I can tell you, as somebody who's tried to help people with these situations, it's relatively easy to swarm a retailer or a creator or somebody online and get them banned by the algorithm because there's a certain critical mass that reports that this person is doing something pornographic.

You go on to Facebook to see how easy it is to report somebody for selling sexually inappropriate material or just even posting it. It's a lot harder to get them restored because the appeals process, much of it, is not done by humans. It's just layer upon layer upon layer upon layer of bot, bot, bot.

Even the lawyers that you interact with (this is somebody who's interacted with lawyers on this) just tend to press a button and return a canned response about the terms and conditions on the site, not even bothering to look at the specifics. It's much, much harder to get somebody reinstated than it is to get them banned.

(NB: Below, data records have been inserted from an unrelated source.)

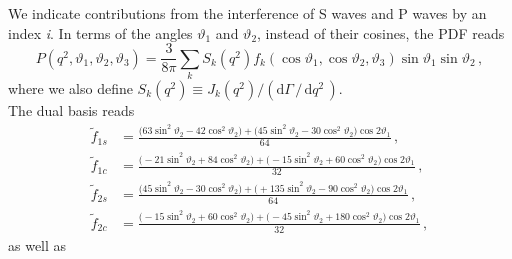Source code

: \documentclass[aps,prd,reprint,nofootinbib,preprintnumbers]{revtex4}
\newcommand{\dual}[1]{\tilde{#1}}
\newcommand{\rmdx}[1]{\mbox{d} #1 \,} %
\renewcommand{\theta}{\vartheta}
\begin{document}
We indicate contributions from the interference of S waves and P waves by an index \emph{i}. In terms of the angles $\theta_1$ and $\theta_2$, instead of their cosines, the PDF reads
\begin{equation}
    P(q^2, \theta_1, \theta_2, \theta_3) = \frac{3}{8\pi} \sum_k S_k(q^2) f_k(\cos\theta_1, \cos\theta_2, \theta_3) \sin\theta_1 \sin\theta_2\,,
\end{equation}
where we also define $S_k(q^2) \equiv J_k(q^2) / (\rmdx{\Gamma} /\, \rmdx{q^2})$.\\

The dual basis reads
\begin{equation}
\begin{aligned}
    \dual{f}_{1s} & = \frac{\big( 63 \sin^2\theta_2 - 42 \cos^2\theta_2\big) + \big(  45 \sin^2\theta_2 - 30 \cos^2\theta_2\big)\cos 2\theta_1}{64} \,,\\
    \dual{f}_{1c} & = \frac{\big(-21 \sin^2\theta_2 + 84 \cos^2\theta_2\big) + \big( -15 \sin^2\theta_2 + 60 \cos^2\theta_2\big)\cos 2\theta_1}{32} \,,\\
    \dual{f}_{2s} & = \frac{\big( 45 \sin^2\theta_2 - 30 \cos^2\theta_2\big) + \big(+135 \sin^2\theta_2 - 90 \cos^2\theta_2\big)\cos 2\theta_1}{64} \,,\\
    \dual{f}_{2c} & = \frac{\big(-15 \sin^2\theta_2 + 60 \cos^2\theta_2\big) + \big( -45 \sin^2\theta_2 +180 \cos^2\theta_2\big)\cos 2\theta_1}{32} \,,
\end{aligned}
\end{equation}
as well as
\end{document}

Again, you're talking about an expensive process. With comics and in certain other industries, you're not exactly dealing with huge margins here.

It's something where if your online sales are out for a few months, that could be an existential crisis. Yet getting your site restored on Twitter or Facebook or Shopify or Vimeo or Amazon could be this huge process. It's a very difficult process where even a really good attorney or a manager or a strategic advisor is going to have to try to fight through layers of things that are nothing more than a mathematical formula that has been arrayed to make sure you don't get through them because these large companies, ideally what they're trying to do is minimize risk.

They don't want legal exposure for child pornography. They don't want to lose reputation by having been described as sites that sell pornographic material. They don't want to be banned from certain countries for selling material about same‑sex relationships or trans‑identity or something like that. So the inertia is to err on the side of banning them than on inclusion. That's where the future fight is going to be. There's a present element to it as well, but that's where the future fight is going to be.